Переход из одного мира в другой совершается в мгновение ока. Граница толщиной в волос отделяет наш дом от джунглей. Эта невидимая и не обозначенная на картах граница подобна границе воздушной. Словно тонкая пленка, расположенная в заднем проходе, отделяет мир романтики от мира анатомии, бальный зал от машинного отделения. Кто знает, где в точности проходит эта граница? Где кончается кожа и начинаются внутренности? Где кончаются радость и музыка и начинаются тьма и ужас, отчужденность и отвращение? На этой границе нет ни забора, ни предупредительных знаков. И вооруженного охранника тоже нет. Так что некому сказать: «Стой! Прохода нет. Нарушителю границы — смерть!»
1981
Из цикла «Вопросы на тему смерти и ответы на них»
ЧТО ВИДИТ МОГИЛЬЩИК
Как и всем нам, могильщику приходится видеть на своем веку много всякой всячины. С того момента, как утром он, подобно слуге, отворяющему дверь, безо всякой радости открывает глаза, и до того момента, как ночью он их с горечью закрывает, в тот длинный и утомительный промежуток времени, пока глаза могильщика открыты, в его мозг бурным потоком вливаются извне мутные картины, которые всю ночь давили на его закрытые веки и пытались пробраться сквозь них к нему в голову. (Правда, и когда глаза могильщика закрыты, в своих снах и фантазиях он тоже видит различные картины, однако это не картины свежих впечатлений, только что пришедших извне, а картины, коим удалось проникнуть в мозг уже давно, и теперь им там тепло и уютно, так что от радости они весело пляшут и беззаботно скачут во всех закоулках мозга могильщика, не давая ему ни на минуту отключиться и ни о чем не думать.)
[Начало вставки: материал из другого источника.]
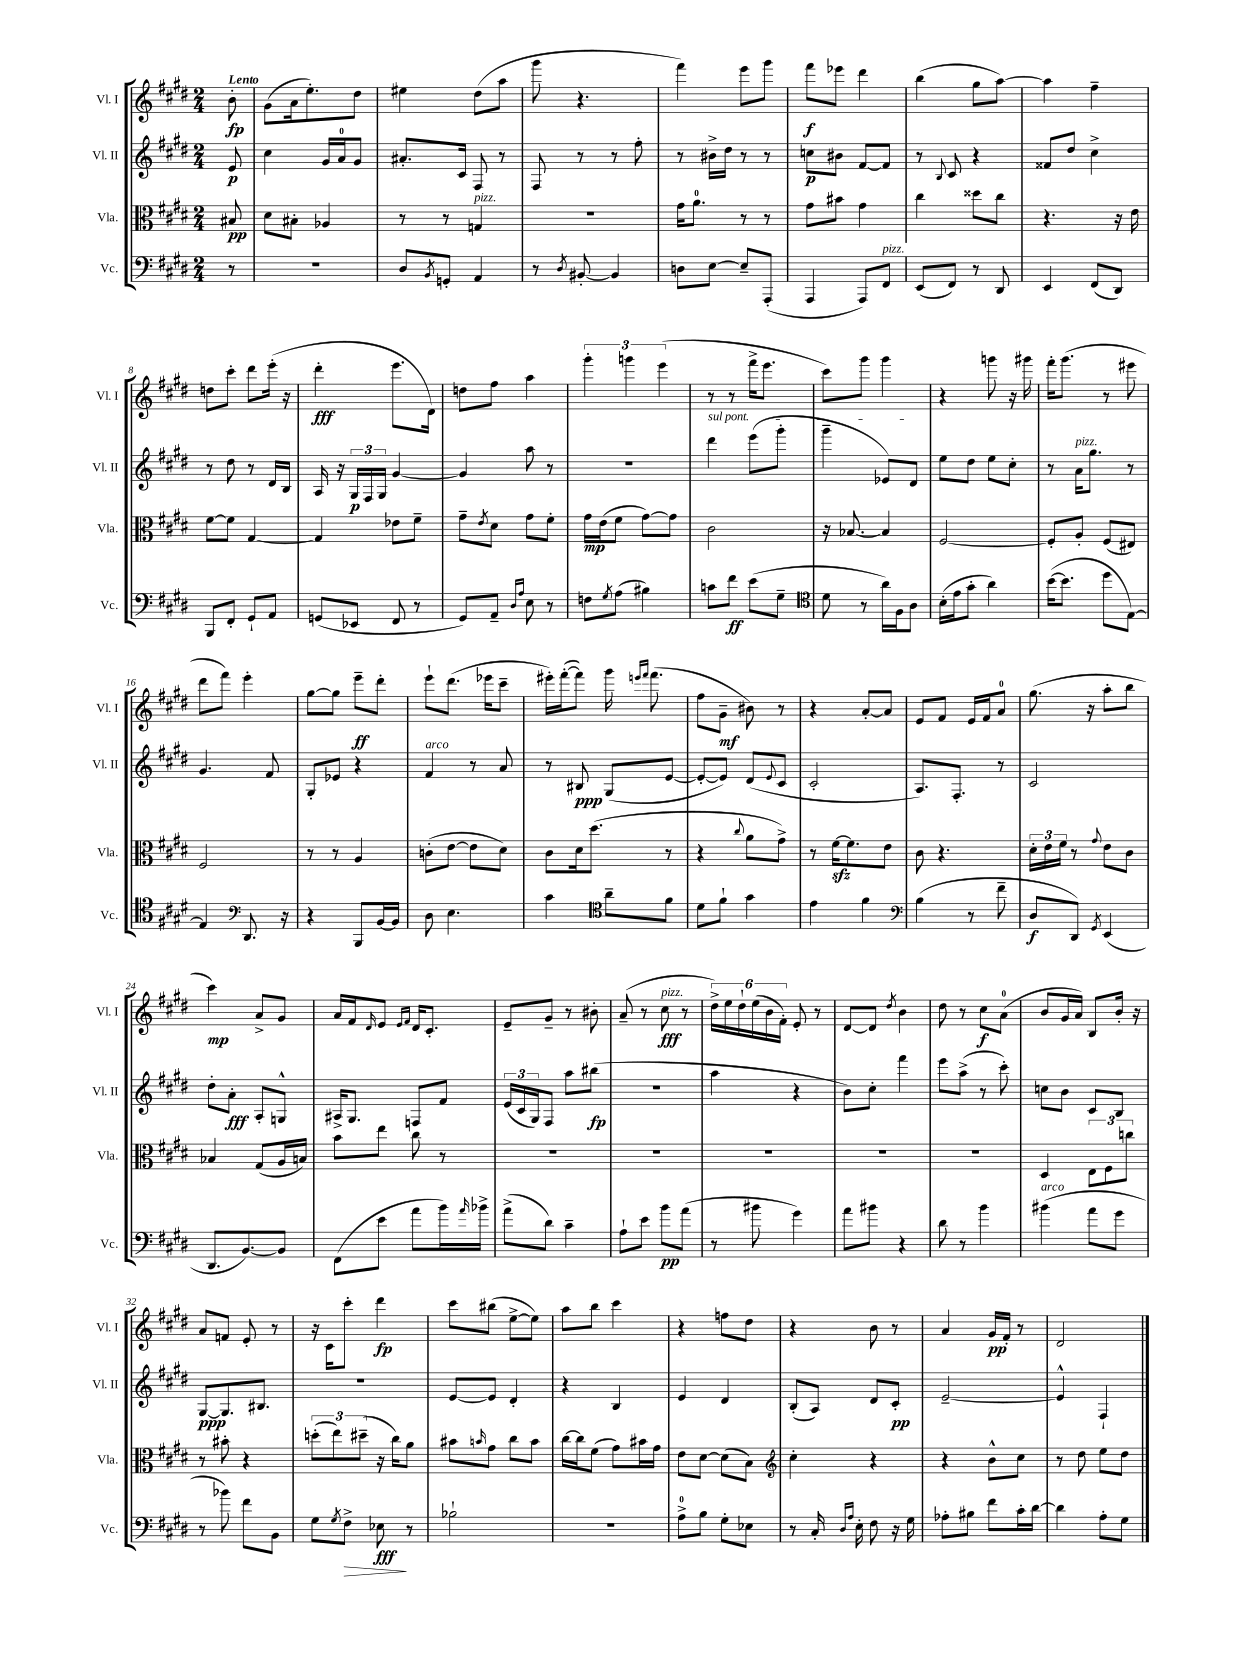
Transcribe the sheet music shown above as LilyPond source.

<<
\new StaffGroup <<
\new Staff = "s0" \with { instrumentName = "Vl. I" shortInstrumentName = "Vl. I" } {
    \clef treble \key e \major \numericTimeSignature \time 2/4 \partial 8 \tempo "Lento"
    b'8-.\fp |
    gis'8( a'16 e''8.-.) dis''8 |
    eis''4 dis''8( a''8 |
    gis'''8 r4. |
    fis'''4) e'''8 gis'''8 |
    fis'''8\f ees'''8 dis'''4 |
    b''4( gis''8 a''8~) |
    a''4 fis''4-- |
    d''8 cis'''8-. dis'''8 e'''16-.( r16 |
    dis'''4-.\fff e'''8. dis'16) |
    d''8 fis''8 a''4 |
    \tuplet 3/2 { gis'''4-. g'''4 e'''4( } |
    r8 r8 fis'''16-> e'''8. |
    cis'''8) gis'''8 gis'''4 |
    r4 g'''8 r16 gis'''16 |
    fis'''16-. gis'''8.( r8 eis'''8 |
    dis'''8 fis'''8) e'''4-. |
    gis''8~ gis''8 e'''8--\ff dis'''8-. |
    e'''8-! dis'''8.( ees'''16 cis'''8-- |
    eis'''16-.) fis'''16~-.( fis'''8) gis'''16 \grace { e'''16 fis'''16 } fis'''8.( |
    fis''8 gis'8--\mf bis'8) r8 |
    r4 a'8~-. a'8 |
    e'8 fis'8 e'16 fis'16 a'8-0 |
    gis''8.( r16 a''8-. b''8 |
    cis'''4\mp) a'8-> gis'8 |
    a'16 fis'16 \grace { dis'16 } e'8 \grace { e'16 fis'16 } dis'16 cis'8.-. |
    e'8-- gis'8-- r8 bis'8-. |
    a'8--( r8 cis''8\fff^\markup { \italic "pizz." } r8 |
    \tuplet 6/4 { dis''16->) e''16 dis''16-! e''16( b'16 fis'16-.) } e'8-. r8 |
    dis'8~ dis'8 \acciaccatura { dis''8 } b'4 |
    dis''8 r8 cis''8\f a'8-0( |
    b'8 gis'16 a'16) b8 b'16-. r16 |
    a'8 f'8 e'8-. r8 |
    r16 cis'16 cis'''8-. dis'''4\fp |
    cis'''8 bis''8( e''8~-> e''8) |
    a''8 b''8 cis'''4 |
    r4 f''8 dis''8 |
    r4 b'8 r8 |
    a'4 gis'16\pp fis'16-. r8 |
    dis'2 \bar "|." |
}
\new Staff = "s1" \with { instrumentName = "Vl. II" shortInstrumentName = "Vl. II" } {
    \clef treble \key e \major \numericTimeSignature \time 2/4 \partial 8
    e'8\p |
    cis''4 gis'16 a'16-0 gis'8 |
    ais'8.-. cis'16 fis8 r8 |
    fis8 r8 r8 fis''8-. |
    r8 bis'16-> dis''16 r8 r8 |
    c''8\p bis'8 fis'8~ fis'8 |
    r8 \appoggiatura { b8 } cis'8 r4 |
    fisis'8 dis''8 cis''4-> |
    r8 dis''8 r8 dis'16 b16 |
    a16 r16 \tuplet 3/2 { gis16\p fis16 gis16 } gis'4~ |
    gis'4 a''8 r8 |
    r2 |
    \once \override TextSpanner.bound-details.left.text = \markup { \italic "sul pont." } dis'''4\startTextSpan e'''8( gis'''8-. |
    gis'''4-- ees'8) dis'8\stopTextSpan |
    e''8 dis''8 e''8 cis''8-. |
    r8 a'16^\markup { \italic "pizz." } gis''8. r8 |
    gis'4. fis'8 |
    gis8-. ees'8 r4 |
    fis'4^\markup { \italic "arco" } r8 a'8 |
    r8 bis8\ppp gis8( e'8~ |
    e'8~-. e'8) dis'8( \appoggiatura { e'8 } cis'8 |
    cis'2-. |
    a8.) fis8.-. r8 |
    cis'2 |
    dis''8-. a'8-.\fff a8-. g8-^ |
    ais16-> gis8. f8 fis'8 |
    \tuplet 3/2 { e'16( cis'16 gis16) } fis8 a''8 bis''8\fp( |
    r2 |
    a''4 r4 |
    b'8) cis''8-. fis'''4 |
    e'''8 a''8->( r8 cis'''8-.) |
    c''8 b'8 cis'8 b8 |
    gis8~\ppp gis8. bis8. |
    R2 |
    e'8~ e'8 dis'4-. |
    r4 b4 |
    e'4 dis'4 |
    b8-.( a8) dis'8 cis'8-.\pp |
    e'2~-- |
    e'4-^ fis4-! \bar "|." |
}
\new Staff = "s2" \with { instrumentName = "Vla." shortInstrumentName = "Vla." } {
    \clef alto \key e \major \numericTimeSignature \time 2/4 \partial 8
    bis8\pp |
    dis'8 bis8-. aes4 |
    r8 r8 g4^\markup { \italic "pizz." } |
    r2 |
    gis'16 a'8.-0 r8 r8 |
    gis'8 bis'8 gis'4 |
    cis''4 disis''8 cis''8 |
    r4. r16 e'16 |
    fis'8~ fis'8 gis4~ |
    gis4 ees'8 fis'8-- |
    gis'8-- \acciaccatura { e'8 } dis'8 gis'8 fis'8-. |
    gis'16\mp e'16( fis'8 gis'8~) gis'8 |
    cis'2 |
    r16 bes8.~ bes4 |
    fis2~ |
    fis8-. a8-. fis8( eis8) |
    fis2 |
    r8 r8 a4 |
    c'8-.( e'8~ e'8 dis'8) |
    cis'8 dis'16 dis''8.( r8 |
    r4 \appoggiatura { cis''8 } a'8 gis'8->) |
    r8 fis'16~\sfz fis'8. e'8 |
    cis'8 r4. |
    \tuplet 3/2 { dis'16-. e'16 fis'16 } r8 \appoggiatura { gis'8 } e'8 cis'8 |
    bes4 gis8( a16 b16) |
    b'8 e''8 cis''8 r8 |
    R2 |
    R2 |
    R2 |
    R2 |
    R2 |
    dis4 \tuplet 3/2 { e8 fis8 c''8 } |
    r8 bis'8-. r4 |
    \tuplet 3/2 { d''8-.( e''8) dis''8--( } r16 cis''16) a'8 |
    bis'8 \grace { b'16 } gis'8 cis''8 b'8 |
    cis''16~ cis''16 fis'8( gis'8) bis'16 gis'16 |
    e'8 dis'8~ dis'8( b8) |
    \clef treble cis''4-. r4 |
    r4 b'8-^ cis''8 |
    r8 dis''8 e''8 dis''8 \bar "|." |
}
\new Staff = "s3" \with { instrumentName = "Vc." shortInstrumentName = "Vc." } {
    \clef bass \key e \major \numericTimeSignature \time 2/4 \partial 8
    r8 |
    R2 |
    dis8 \acciaccatura { b,8 } g,8-. a,4 |
    r8 \acciaccatura { dis8 } bis,8~-. bis,4 |
    d8 e8~ e8-- a,,8-.( |
    a,,4 a,,8) fis,8^\markup { \italic "pizz." } |
    e,8( fis,8) r8 dis,8 |
    e,4 fis,8( dis,8) |
    b,,8 fis,8-. gis,8-! a,8 |
    g,8( ees,8 fis,8 r8 |
    gis,8) a,8-- \grace { dis16 a16 } e8 r8 |
    f8 \acciaccatura { gis8 } a8( bis4) |
    c'8 fis'8\ff e'8( gis8-- |
    \clef tenor dis'8 r8 a'16) fis16 a8 |
    b16-.( e'16 gis'8-. a'4) |
    b'16~( b'8. dis''8 e8~) |
    e4 \clef bass dis,8. r16 |
    r4 b,,8 b,16~ b,16 |
    dis8 e4. |
    cis'4 \clef tenor a'8-- fis'8 |
    dis'8 fis'8-! gis'4 |
    e'4 fis'4 |
    \clef bass b4( r8 fis'8-- |
    dis8\f dis,8) \acciaccatura { gis,8 } e,4( |
    dis,8. b,8.~) b,8 |
    fis,8( e'8 a'8 b'16) \grace { a'16 } bes'16-> |
    a'8->( dis'8) cis'4-- |
    a8-! e'8 b'8\pp a'8( |
    r8 bis'8 gis'4) |
    a'8 bis'8 r4 |
    dis'8 r8 b'4 |
    bis'4^\markup { \italic "arco" }( a'8 gis'8 |
    r8 bes'8) fis'8 b,8 |
    gis8 \acciaccatura { gis8 } fis8->\> ees8\fff\! r8 |
    bes2-! |
    r2 |
    a8-0-> b8 gis8-. ees8 |
    r8 cis16-. \grace { dis16 a16 } e16-. fis8 r16 gis16 |
    aes8-. bis8 fis'8 cis'16-. dis'16~ |
    dis'4 a8-. gis8 \bar "|." |
}
>>
>>
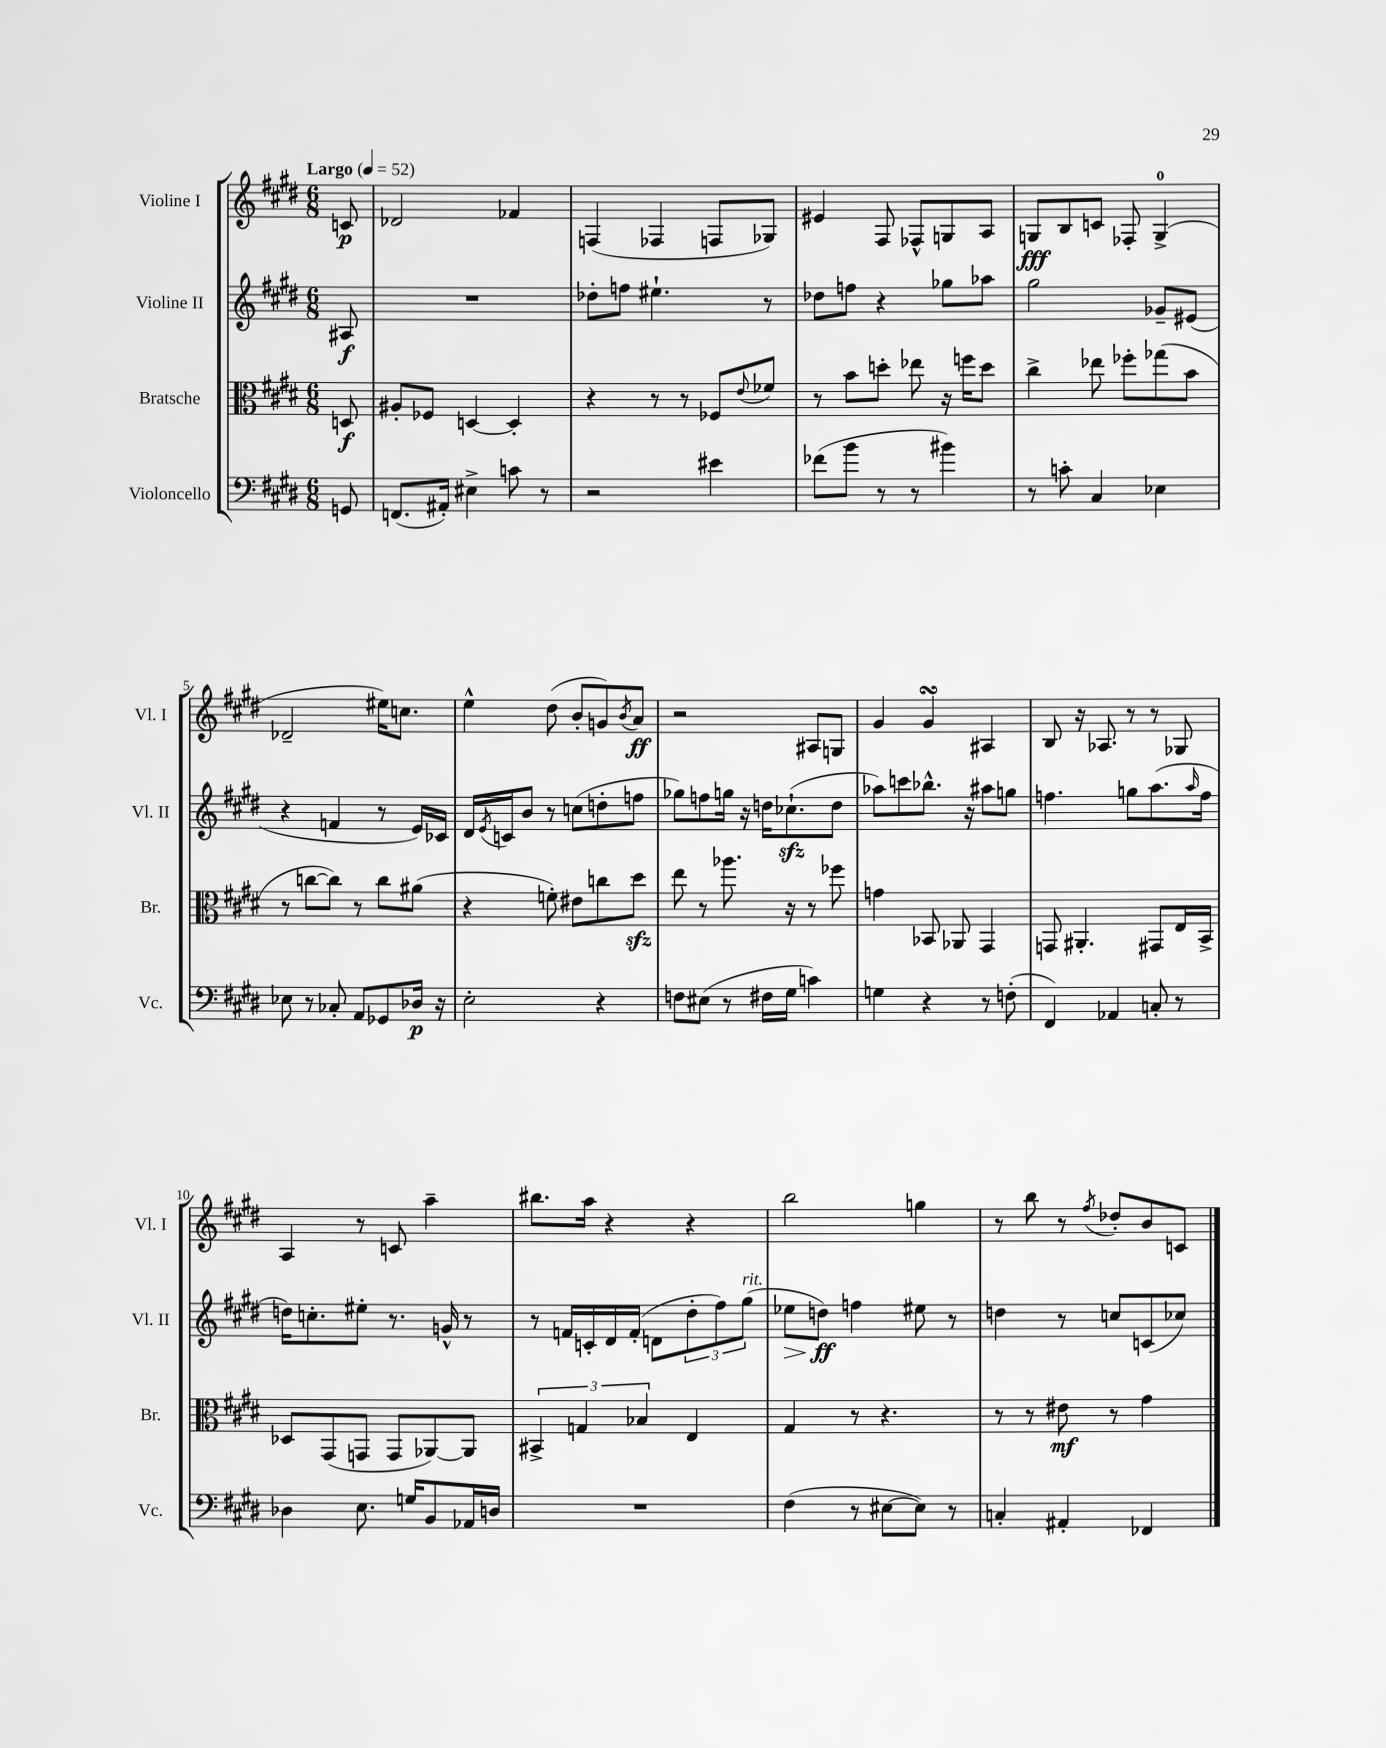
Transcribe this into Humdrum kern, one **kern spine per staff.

**kern	**kern	**kern	**kern
*staff4	*staff3	*staff2	*staff1
*clefF4	*clefC3	*clefG2	*clefG2
*k[f#c#g#d#]	*k[f#c#g#d#]	*k[f#c#g#d#]	*k[f#c#g#d#]
*M6/8	*M6/8	*M6/8	*M6/8
*MM52	*MM52	*MM52	*MM52
8GG/	8D/	8A#/	8c/
=	=	=	=
(8.FF/L	8A#'/L	2.r	2d-/
.	8F-/J	.	.
16AA#'/Jk)	.	.	.
4E#^\	[4D/	.	.
8c\	4D'/]	.	4f-/
8r	.	.	.
=	=	=	=
2r	4r	8dd-'\L	(4F/
.	.	8ff\J	.
.	8r	4.ee#`\	4F-/
.	8r	.	.
4e#\	8F-/L	.	8F/L
.	8qqe/	.	.
.	8f-/J	8r	8G-/J)
=	=	=	=
(8f-\L	8r	8dd-\L	4e#/
8b\J	8b\L	8ff\J	.
8r	8dd'\J	4r	8F#/
8r	8ee-\	.	8F-^^/L
4b#\)	16r	8gg-\L	8G/
.	16ff\LK	.	.
.	8dd\J	8aa-\J	8A/J
=	=	=	=
8r	4cc#^\	2gg#\	8G/L
8c'\	.	.	8B/
4C#/	8ee-\	.	8c/J
.	8ff-'\L	.	8F-'/
4E-\	(8gg-\	8g-~/L	(4G^/
.	8b\J	(8e#/J	.
=	=	=	=
8E-\	8r	4r	2d-~/
8r	[8cc\L	.	.
8C-'/	8cc\]J)	4f/	.
8AA/L	8r	.	.
8GG-/	8cc\L	8r	16ee#\LK)
.	.	.	8.cc\J
16D-/Jk	(8a#\J	16e/LL)	.
16r	.	16c-/JJ	.
=	=	=	=
2E'\	4r	16d#/LL	4ee^^\
.	.	8qe/	.
.	.	16c/J	.
.	.	8b/J	.
.	8f'\)	8r	(8dd#\
.	8e#\L	(8cc\L	8b'/L
4r	8cc\	8dd'\	8g/)
.	.	.	8qb/
.	8dd#\J	8ff\J	8a/J
=	=	=	=
8F\L	8ee\	8gg-\L)	2r
(8E#\J	8r	8ff\	.
8r	8.aa-\	16gg\Jk	.
.	.	16r	.
16F#\LL	.	16dd\LK	.
16G#\JJ	16r	(8.cc-`\	.
4c\)	8r	.	8A#/L
.	8ff-\	8dd\J	8G/J
=	=	=	=
4G\	4g\	8aa-\L)	4g#/
.	.	8ccc\	.
4r	8BB-/	8.bb-^^\J	4g#/
.	8AA-/	.	.
.	.	16r	.
8r	4GG#/	8aa#\L	4A#/
(8F'\	.	8gg\J	.
=	=	=	=
4FF#/)	8GG/	4.ff\	8B/
.	4.AA#'/	.	16r
.	.	.	8.A-/
4AA-/	.	.	.
.	.	8gg\L	8r
8C'/	8GG#/L	(8.aa\	8r
8r	16E/L	.	8G-/
.	.	16qqaa/	.
.	16BB^/JJ	16ff\Jk	.
=	=	=	=
4D-\	8D-/L	16dd\LK)	4A/
.	.	8.cc'\	.
.	(8GG#/	.	.
8.E\	8GG/J	8ee#'\J	8r
.	8GG/L	8.r	8c/
16G/LK	.	.	.
8BB/	[8AA-/)	.	4aa~\
.	.	16g^^/	.
16AA-/L	8AA-/]J	8r	.
16D/JJ	.	.	.
=	=	=	=
2.r	6BB#^/	8r	8.bb#\L
.	.	16f/LL	.
.	6G/	.	.
.	.	16c'/	16aa\Jk
.	.	16d#/	4r
.	.	(16f'/JJ	.
.	6B-/	.	.
.	.	8d\L	.
.	4E/	12dd#'\	4r
.	.	12ff#\)	.
.	.	(12gg#\J	.
=	=	=	=
(4F#\	4G#/	8ee-\L	2bb\
.	.	8dd\J)	.
8r	8r	4ff\	.
[8E#\L	4.r	.	.
8E#\]J)	.	8ee#\	4gg\
8r	.	8r	.
=	=	=	=
4C'/	8r	4dd\	8r
.	8r	.	8bb\
4AA#'/	8e#\	8r	8r
.	.	.	8qff#/
.	8r	8cc/L	8dd-'/L
4FF-/	4g#\	(8c/	8b/
.	.	8cc-/J)	8c/J
==	==	==	==
*-	*-	*-	*-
Что же за картины проникают в голову могильщика в течение дня? Прежде всего, это окружающий его пейзаж: улицы, по которым он бредет, дома, мимо которых проходит. Дома и улицы легонько, почти неощутимо, словно проститутки, возбуждающие клиента, щекочут людям пятки, но делают это с некоторой ленцой, ибо процесс щекотания происходит безо всякой взаимности: ни они не хотят нас возбуждать, ни мы не хотим возбуждаться, — и в этом щекотании, собственно, нет ничего приятного. От стен домов (как от их внешней, так и от внутренней стороны) исходит горячий вибрирующий воздух, который тоже нас пощекочивает, да и в ночные часы мы, по сути, плывем по волнующемуся рокочущему морю воздуха, которое своим возбуждающим щекотанием поднимает нам давление крови, отчего те из нас, у кого слабый вестибулярный аппарат, очень быстро в этом море тонут, чему есть многочисленные примеры. Таким образом, теперь становится понятно, почему так иногда бывает: идет себе человек по улице и вдруг — безо всякой видимой причины — на лице его появляется гнусненькая улыбочка. Его щекочут!
Помимо пейзажей есть, разумеется, и люди, находящиеся внутри пейзажа, описанного выше. Люди беспрерывно, без какой-либо определенной цели, переносят с места на место еду, вещи или женщин, и поэтому их следует считать мальчишками-посыльными на побегушках у жизни. Например, человек покупает на базаре рыбу и относит ее домой, а вечером выходит из дома, чтобы развлечься, и несет эту рыбу в своем желудке в театр. Кто же тогда этот человек, как не мальчик-посыльный, доставлющий рыбу? Но для чего нужны все эти переносы с места на место? Есть ли какая-то логика в их маршрутах? Сам человек понятия об этом не имеет. Или ют, например, идет мужчина с женщиной в кафе. Сидя в кафе, женщина наполняет свой живот кофе и пирожными. Затем, когда мужчина берет ее под руку и ведет к себе, она несет их в животе к нему домой. Дома мужчина закладывает в женщину бутерброд, вливает в нее стакан вина и впрыскивает ей свою сперму, и ночью, когда он провожает ее домой, женщина несет все это в себе вместе с кофе и пирожными, а мужчина несет ее на руках вместе со всем ее содержимым. Водитель же такси, в свою очередь, несет (вернее, везет) их обоих в своей машине. Но даже если человек ничего не ел и не встречался с женщиной, а просто шатался по улицам, и руки у него пустые, да и в животе пусто, все равно он что-нибудь да переносит с места на место. Например, свои штаны. Ведь он же мальчишка-посыльный. Весь мир пребывает в постоянном непрерывном движении и представляет собой огромное, бесцельное, ни на минуту не останавливающееся предприятие, где работают мальчишки-посыльные, имеющие наглость называть всю эту беготню «нормальной полнокровной жизнью».